Euphoria: 'Aynadan içeri'
Genç kuşak arasında en popüler yapımlardan belki de birincisi olan Euphoria geçtiğimiz günlerde ikinci sezonunu tamamladı. Hayranları 3. sezonu merakla beklemeye başlamışken, biz de sizi sıra dışı dizinin alt metinlerinde bir yolculuğa çıkaralım.
Serra RodopluSon
zamanların en fazla ses getiren dizilerinden biri Euphoria oldu. Ergenlik ve
büyümenin acımasızlığı, ilişkiler, travmalar, aşk gibi konuların işlendiği
dizi, çekim detaylarından, iddialı makyajlarına, kıyafetlerden, oyunculuklara
kadar kendisine çekmeyi çok iyi başarıyor.

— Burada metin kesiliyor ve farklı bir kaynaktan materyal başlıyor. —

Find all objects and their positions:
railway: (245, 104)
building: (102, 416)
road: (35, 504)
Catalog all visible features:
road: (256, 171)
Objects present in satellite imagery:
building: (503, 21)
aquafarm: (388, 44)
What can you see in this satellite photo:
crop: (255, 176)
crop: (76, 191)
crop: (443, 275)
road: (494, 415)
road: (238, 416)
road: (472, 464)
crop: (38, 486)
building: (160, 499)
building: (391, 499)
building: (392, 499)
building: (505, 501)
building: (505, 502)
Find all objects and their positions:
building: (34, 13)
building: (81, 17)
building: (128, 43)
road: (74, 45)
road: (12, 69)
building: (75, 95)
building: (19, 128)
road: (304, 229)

İkinci sezon bölümlerinden birinde lisenin havalı çocuğu olan Nate’in biraz
garip bir rüya sekansı ile karşılaşıyoruz. Nate çarpık bir ayna yansımasında
kendi kafasının arkasına bakarken görülüyor. Bu sahne Rene Magritte'in en çok
kafa karıştıran eseri "kopyalanmamış" tablosunun bir temsili
aslında. Daha önce, 1974 yılında çekilmiş olan Georges Perec'in Paris'te bir
göz odada yaşayan bir üniversite öğrencisinin yaşadığı bunalımları anlatan ‘Uyuyan
Adam’ filminde hikayenin geçtiği odanın duvarında poster olarak yer alan
bu eser, sadece bir kaç saniye karşımıza çıkarak Euphoria’nın Nate gibi
karmaşık karakterinin, ikilemlerini bize kolayca aktarma imkanı sunuyor.

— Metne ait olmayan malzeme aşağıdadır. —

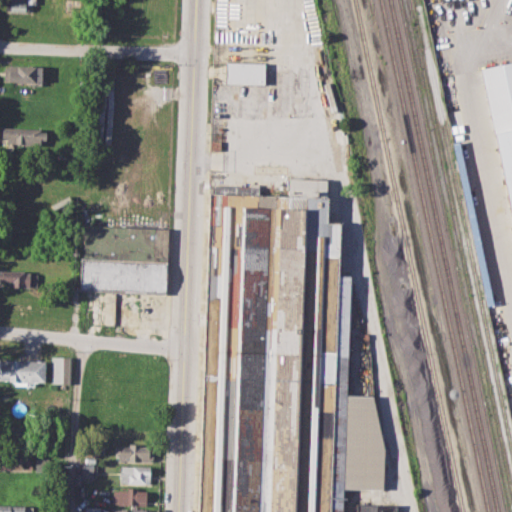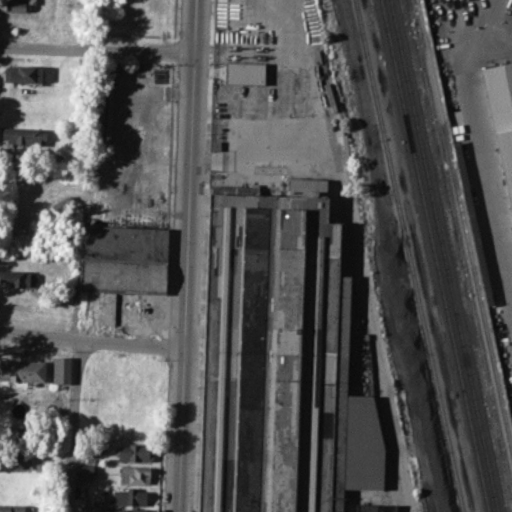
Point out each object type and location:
building: (18, 5)
building: (20, 5)
road: (455, 23)
road: (97, 48)
building: (244, 72)
building: (22, 73)
building: (23, 73)
railway: (374, 83)
building: (502, 113)
building: (22, 135)
building: (23, 135)
road: (481, 140)
building: (506, 160)
railway: (463, 227)
building: (126, 242)
railway: (459, 246)
railway: (435, 255)
road: (187, 256)
railway: (444, 256)
railway: (454, 256)
building: (123, 257)
road: (361, 265)
building: (123, 275)
building: (16, 278)
building: (20, 278)
road: (200, 317)
road: (91, 339)
railway: (427, 340)
building: (287, 344)
building: (278, 358)
building: (59, 369)
building: (60, 369)
building: (23, 370)
building: (22, 371)
road: (74, 425)
building: (15, 436)
building: (134, 451)
building: (133, 452)
building: (11, 459)
building: (42, 464)
building: (88, 469)
building: (88, 470)
building: (135, 473)
building: (134, 474)
building: (129, 495)
building: (128, 496)
building: (375, 507)
building: (15, 508)
building: (16, 508)
building: (91, 508)
building: (374, 508)
building: (128, 510)
building: (129, 510)
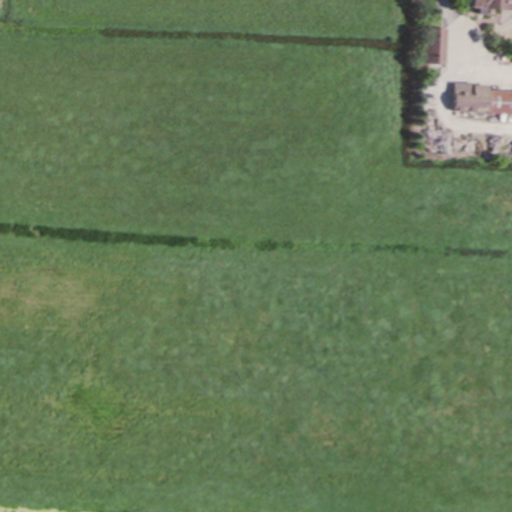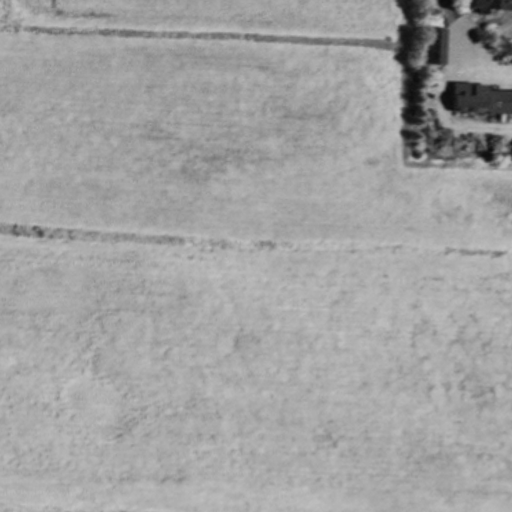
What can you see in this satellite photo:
building: (484, 6)
road: (461, 39)
building: (431, 49)
building: (480, 103)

Resme baktığımızda, ayna karşısında ayakta duran bir adam, aynadan onun yüzünü
görmeyi beklerken sırtını yani resme bakarken bulunduğumuz yerdeki görüntüyü
görürüz. Bu beklenmedik, rahatsız edici görüntü, izleyicinin, gerçeklik
dünyasına ait tuhaf, anlaşılması güç sorular sormasını sağlamakta.
Nesnelerin ve imgelerin, gerçek yaşamda ki gibi olup ama aynı zamanda düşsel
sezgileriyle ortaya konduğu resimde, aynanın ters yüz edilmiş işlevine rağmen,
önünde duran kitap yansıması doğrudur. Yansımasını gördüğümüz roman Edgar Alan
Poe’nun tamamlanmış tek romanı, genç Pym’in Güney Kutbuna yolculuğu sırasında
gizemli bir şekilde aniden sona eden hikayesini konu eden, “Arthur Gordon
Pym’in Öyküsü” ‘nün Fransızca kopyasıdır.

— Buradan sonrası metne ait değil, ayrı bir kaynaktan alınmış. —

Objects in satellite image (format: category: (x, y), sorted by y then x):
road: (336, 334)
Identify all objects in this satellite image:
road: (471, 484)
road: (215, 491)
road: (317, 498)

Magritte, “Gördüğümüz her şey bir başkasını gizler ve biz her zaman görünenin
gizlediğini merak ederiz.” der ve bu söz sanatçının, gerçeküstücülerin
bilinçdışı, düşler ya da tamamen duygulara bırakılmış, biraz tesadüf barındıran
yaklaşımlarına karşılık, akılcı bir mantıkla hareket ettiğini gösterir.
Magritte resimde bizi rüyalarda değil, gerçeklik labirentinde dolaştırır.
Sanatçı, gerçeküstücülüğe getirdiği farklı bakış açısını, gizem temasıyla
bütünleşerek felsefi bir üslup geliştirir ve insan dünyasının içinden ‘nelerin’
geçtiğini sorgular. Kendimizi sorgularsak, biz kimiz sorusu; gerçekte kim
olduğumuz, dışarıdan nasıl gözüktüğümüz, kendimizi nasıl gördüğümüz ve olmak
istediğimiz kişi olarak çok yönlüdür.
Resim bize, gördüğümüz şeylerin aslında gerçek olmadığını, gerçeğin kusursuz
bir taklidi, bir yansıması olduğunu düşündürür. Dolayısıyla, gerçekliği
sorgulanabilecek bir yansımanın bile olmaması halinde, kişi kendine baksa bile,
tam olarak neye benzediğini kim olduğunu göremez ve kendine yabancı olmaya
başlar, tıpkı dizideki, ideal liseli erkek imajını çizen, yakışıklı, karizmatik,
başarılı sporcu, iyi ilişkisi olan ama başkaları gözünden konumlandığı imajını
etrafına yansıtırken, korkularıyla yüzleşemeyen, kendisini bastırmaya devam
ederek, kendi görüntüsü için benliğimi yitirerek bir yalanı yaşayan Nate
gibi…
Bu eser, ne zaman karşımıza çıksa, sanatçının yarattığı gizem, aracılığıyla
varoluşu, kendimizin gizli yanlarını sorgulatmakta; insanın kendisini gerçekten
“görme” konusundaki yetersizliğini gösterir.